Thursday, May 31, 2012

It's Bigger on the Inside



This is what I affectionately call my Happy Box. For the last three years, it’s sat by my bedside, storing my supply of antidepressants. Currently, it holds some copper coins, two Panadol Extra Strength  tablets, a contact lens with an outdated prescription (left eye, I reckon) and a plastic Green Lantern ring; hardly life’s essential items. I’m not generally an overly sentimental person, and I know I should probably just throw it out, but for some reason, I don’t feel quite ready for that just yet.
It’s a weird and rather unsettling feeling, being nostalgic about psychoactive prescription medications, and yet that’s what I am. I’ve been off antidepressants for three weeks or so now, and every lunch time I catch myself panicking over whether I took my pill or not that morning. Then I chuckle wryly to myself, and remind myself that I no longer take those pills, because I’m not depressed! And surely, the proof is right there, in my wry chuckle! Depressed people, as we all know, don’t chuckle, and certainly not wryly. You might get the odd bitter, sarcastic ‘ha’ out of them, but its disingeuousness is easily recognised. It is in fact one of the ways to spot the depressives when out and about. Look for the ones who don’t chuckle, even at chuckle-worthy happenings. Watch those ones.

_ _ _ _

• [Exercises to complete]:
- A) Reproduce the stretch of the Happy Box post from "Thursday, May 31, 2012" through "that just yet." word for word.
- B) Render this sentence from the Happy Box post in Spanish: "Depressed people, as we all know, don’t chuckle, and certainly not wryly."

_ _ _ _

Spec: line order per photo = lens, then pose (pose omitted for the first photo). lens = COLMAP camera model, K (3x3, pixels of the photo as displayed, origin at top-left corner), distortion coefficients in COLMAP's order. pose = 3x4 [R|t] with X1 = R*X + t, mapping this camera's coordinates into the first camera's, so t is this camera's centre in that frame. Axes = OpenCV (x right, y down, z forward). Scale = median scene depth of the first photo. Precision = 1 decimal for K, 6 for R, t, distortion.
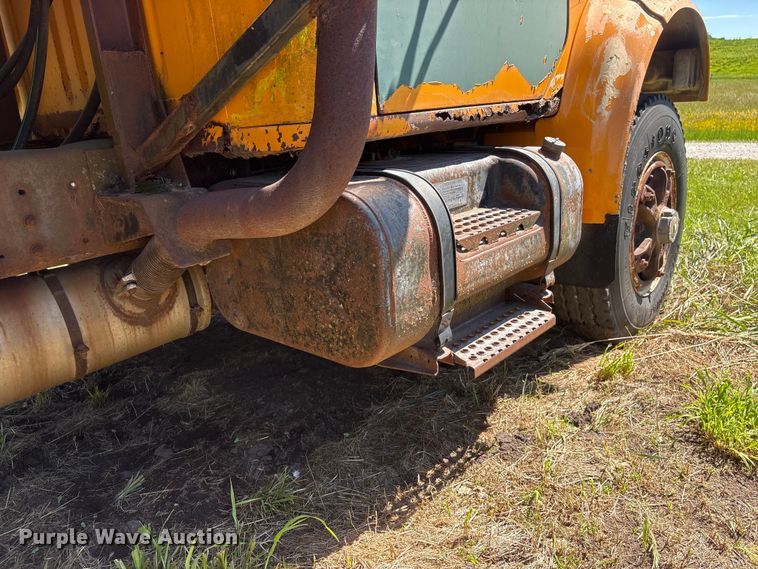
lens RADIAL K [[572.3, 0, 380.4], [0, 572.3, 287.9], [0, 0, 1]] dist [0.060953, -0.067257]
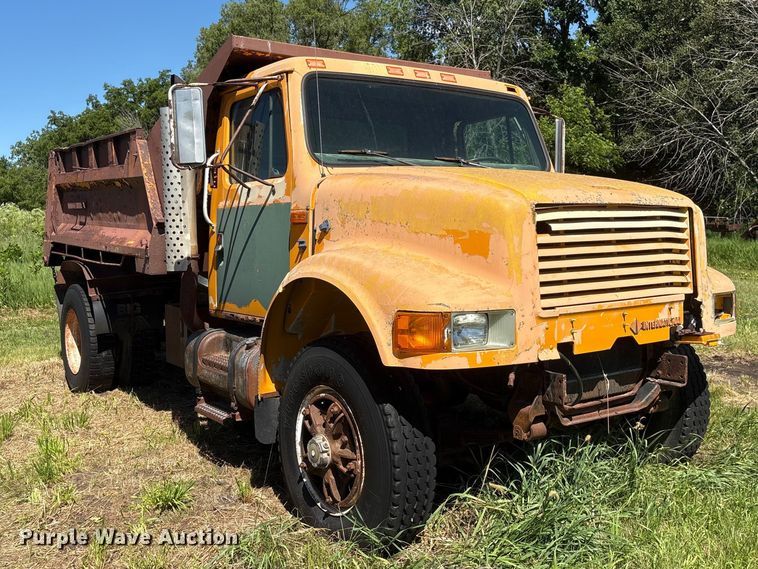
lens RADIAL K [[787.6, 0, 368.7], [0, 787.6, 275.5], [0, 0, 1]] dist [0.068702, 0.000000]
pose [[-0.248134, 0.127040, -0.960359, 2.705920], [-0.259479, 0.946422, 0.192239, -1.068500], [0.933327, 0.296894, -0.201876, 1.837299]]
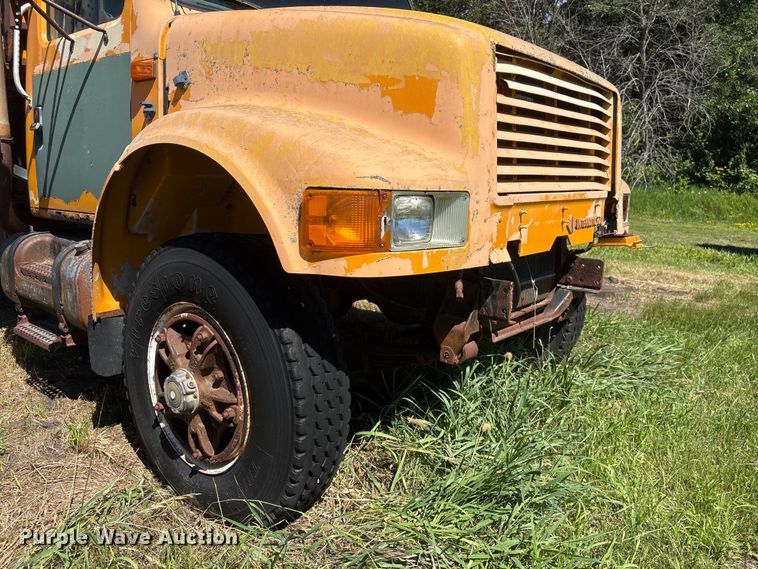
lens RADIAL K [[574.4, 0, 377.0], [0, 574.4, 285.1], [0, 0, 1]] dist [0.052598, -0.059270]
pose [[0.017510, 0.249556, -0.968202, 1.772507], [-0.321161, 0.918439, 0.230921, -0.740037], [0.946863, 0.306905, 0.096229, 1.605472]]
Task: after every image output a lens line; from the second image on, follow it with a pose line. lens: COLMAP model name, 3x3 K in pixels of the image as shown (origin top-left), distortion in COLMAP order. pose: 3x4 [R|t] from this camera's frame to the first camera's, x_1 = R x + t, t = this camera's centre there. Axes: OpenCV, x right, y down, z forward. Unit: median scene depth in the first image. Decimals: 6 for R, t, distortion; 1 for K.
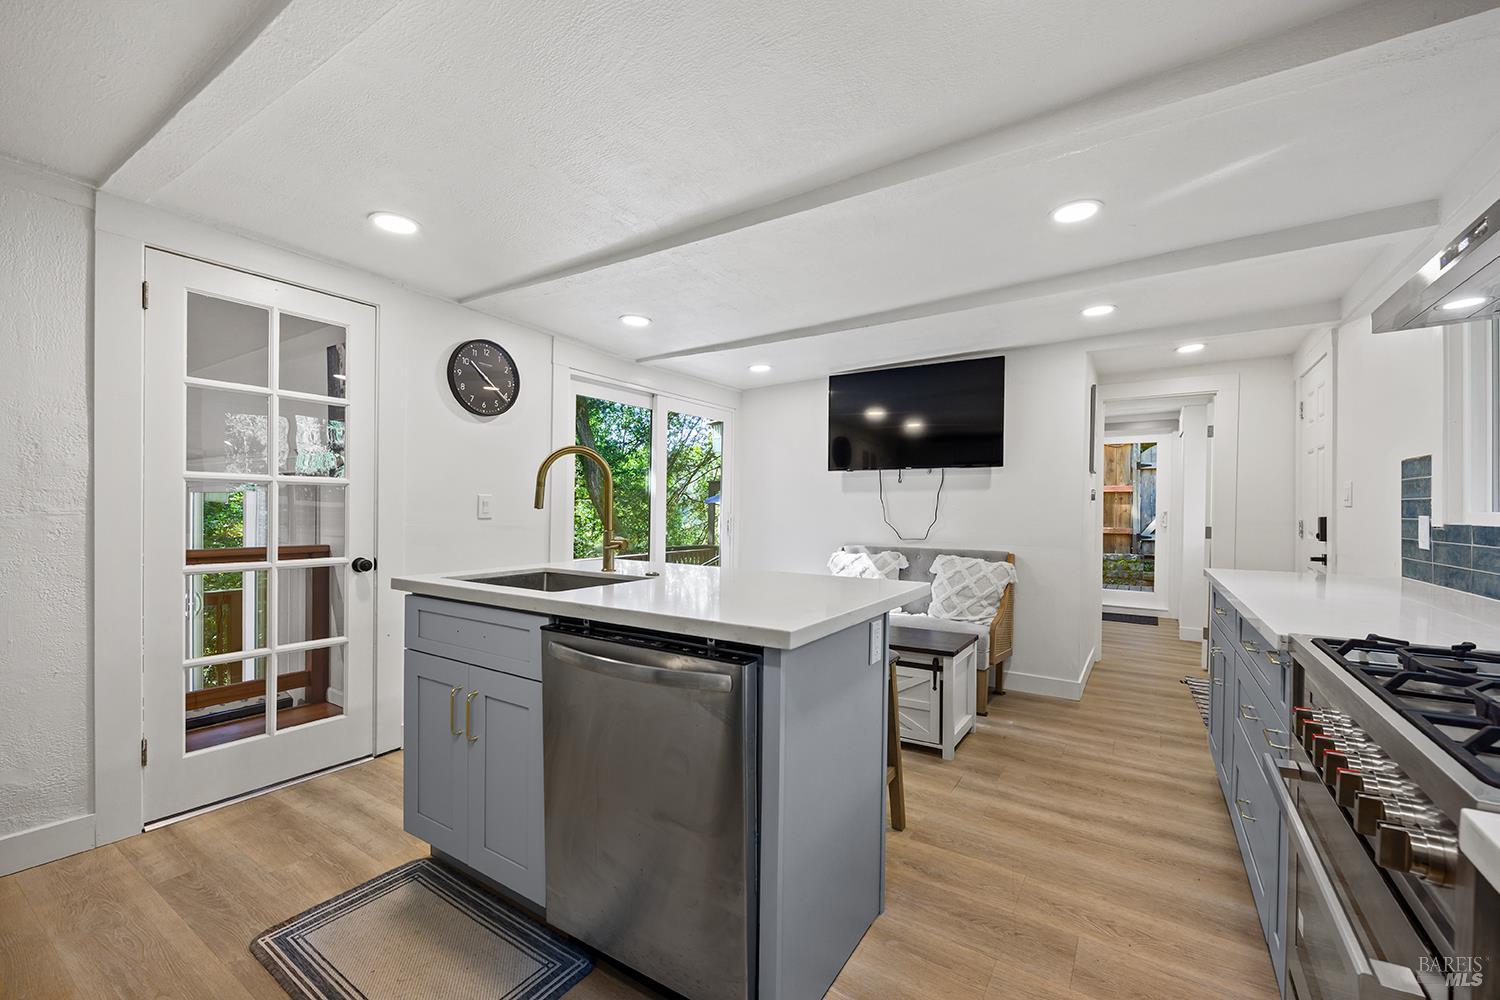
lens RADIAL K [[621.5, 0, 735.8], [0, 621.5, 511.8], [0, 0, 1]] dist [-0.006373, -0.000809]
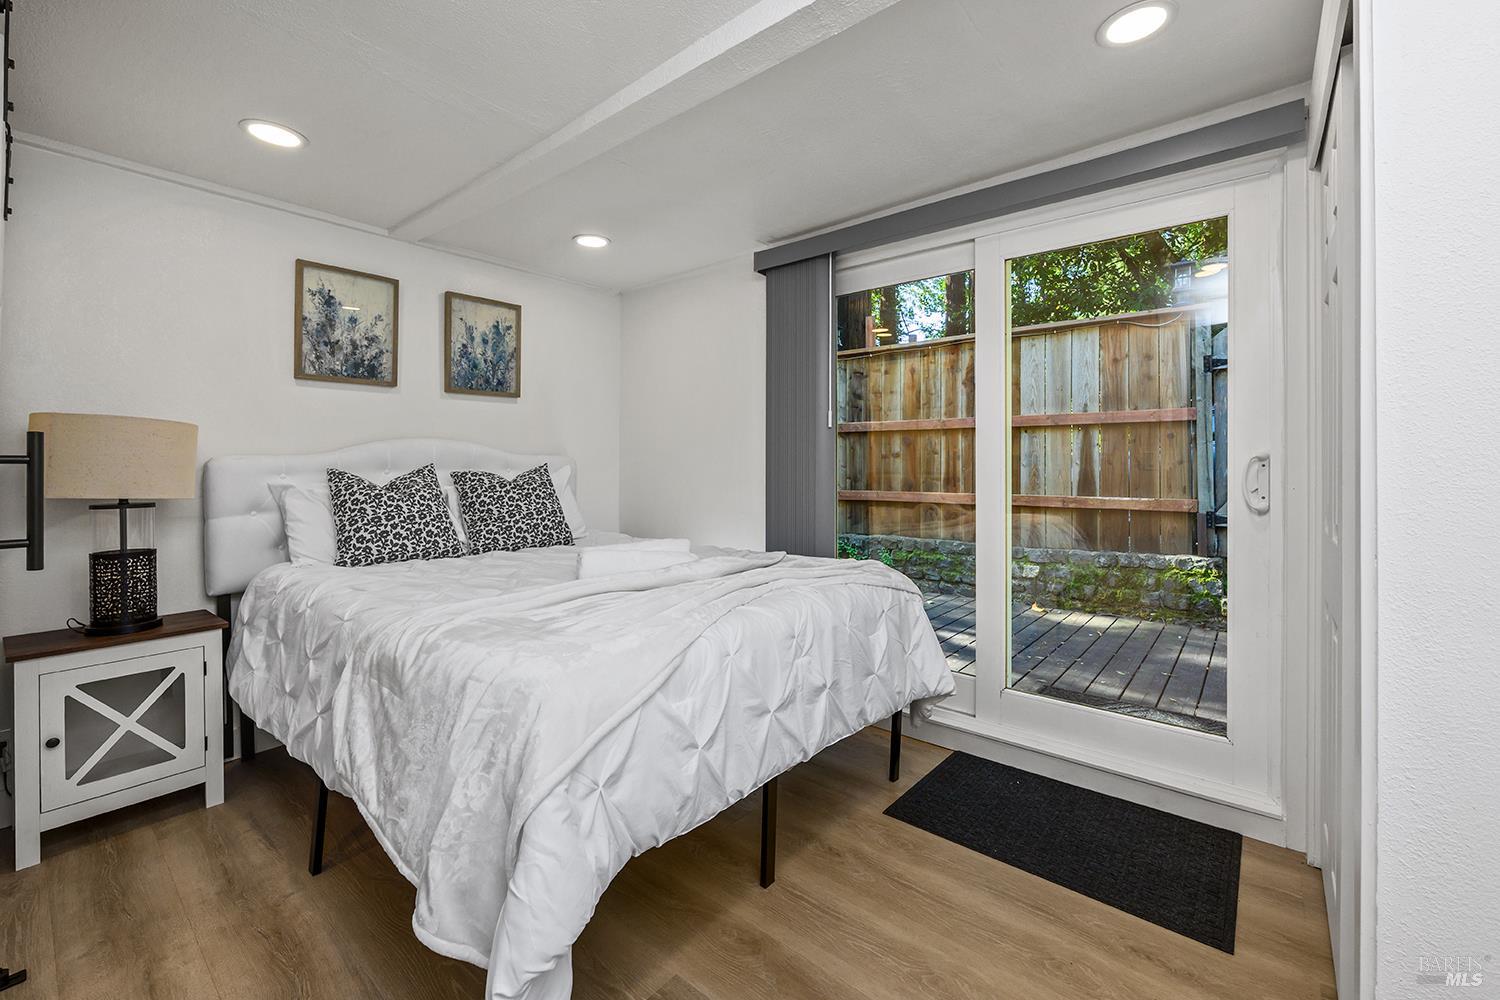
lens RADIAL K [[609.1, 0, 752.9], [0, 609.1, 462.3], [0, 0, 1]] dist [-0.001447, 0.000199]
pose [[0.994027, -0.003752, -0.109071, 0.688752], [0.001828, 0.999841, -0.017729, 0.011073], [0.109121, 0.017423, 0.993876, 0.979659]]
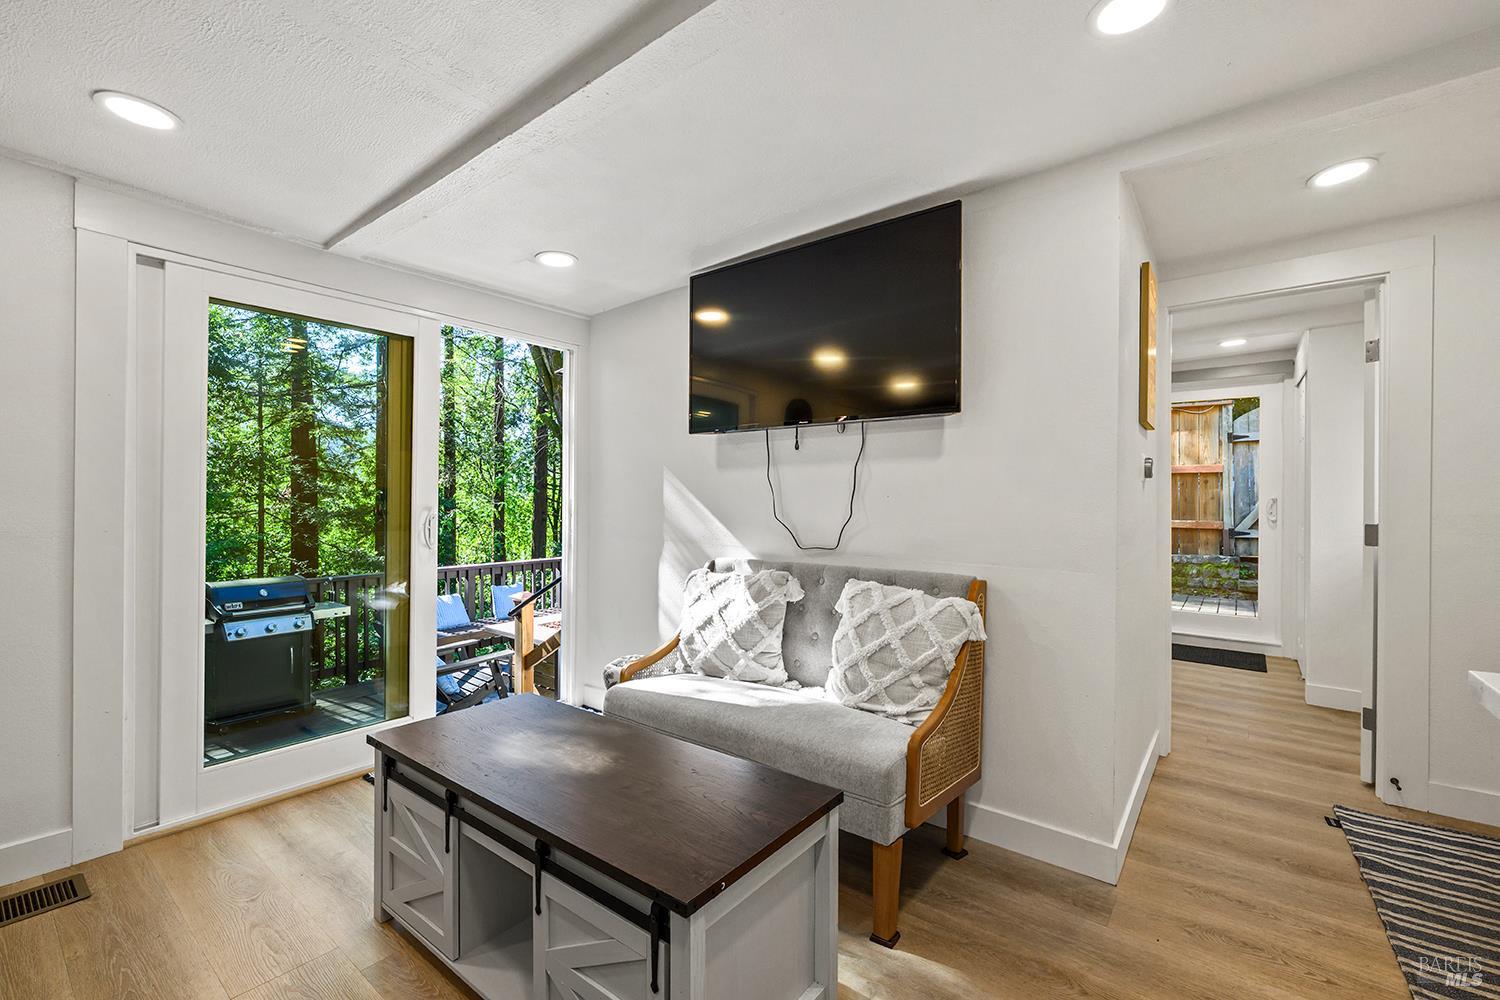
lens RADIAL K [[609.1, 0, 764.8], [0, 609.1, 500.1], [0, 0, 1]] dist [-0.001447, 0.000199]
pose [[0.997213, -0.008169, -0.074162, 0.273543], [0.007723, 0.999950, -0.006293, 0.002214], [0.074210, 0.005703, 0.997226, 0.430761]]
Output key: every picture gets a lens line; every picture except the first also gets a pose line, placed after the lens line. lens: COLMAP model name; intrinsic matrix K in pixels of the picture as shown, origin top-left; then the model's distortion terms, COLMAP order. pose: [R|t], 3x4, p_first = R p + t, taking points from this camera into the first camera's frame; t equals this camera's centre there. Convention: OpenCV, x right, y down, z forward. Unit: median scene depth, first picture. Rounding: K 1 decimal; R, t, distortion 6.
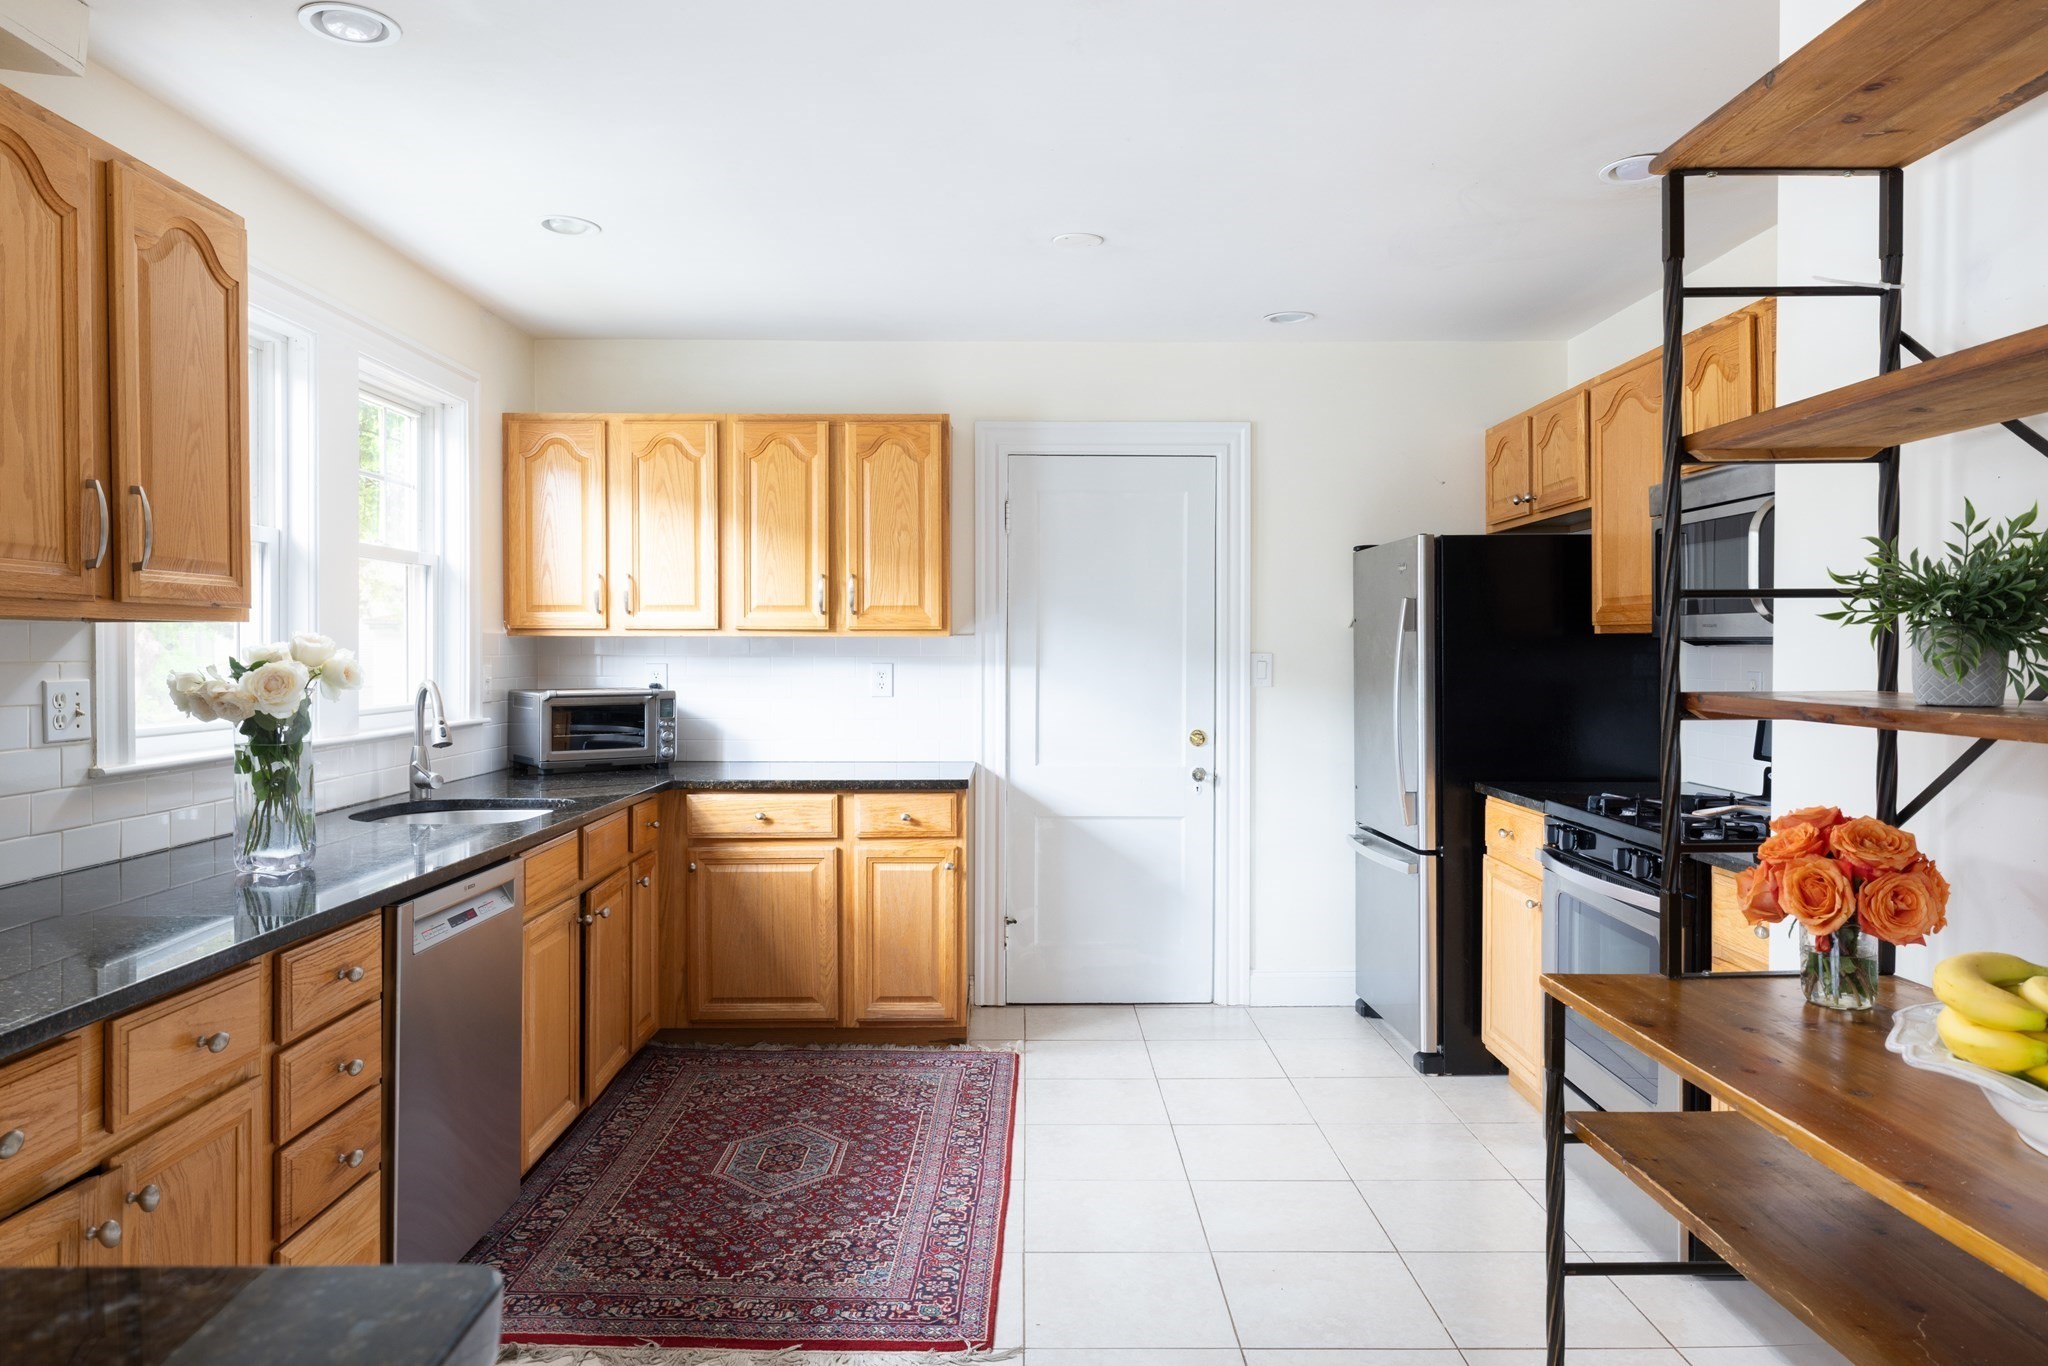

_ _ _ _

• [Problem solutions]:
- A)
Thursday, May 31, 2012

It's Bigger on the Inside



This is what I affectionately call my Happy Box. For the last three years, it’s sat by my bedside, storing my supply of antidepressants. Currently, it holds some copper coins, two Panadol Extra Strength  tablets, a contact lens with an outdated prescription (left eye, I reckon) and a plastic Green Lantern ring; hardly life’s essential items. I’m not generally an overly sentimental person, and I know I should probably just throw it out, but for some reason, I don’t feel quite ready for that just yet.

- B) Las personas deprimidas, como todos sabemos, no se ríen entre dientes, y desde luego no con ironía.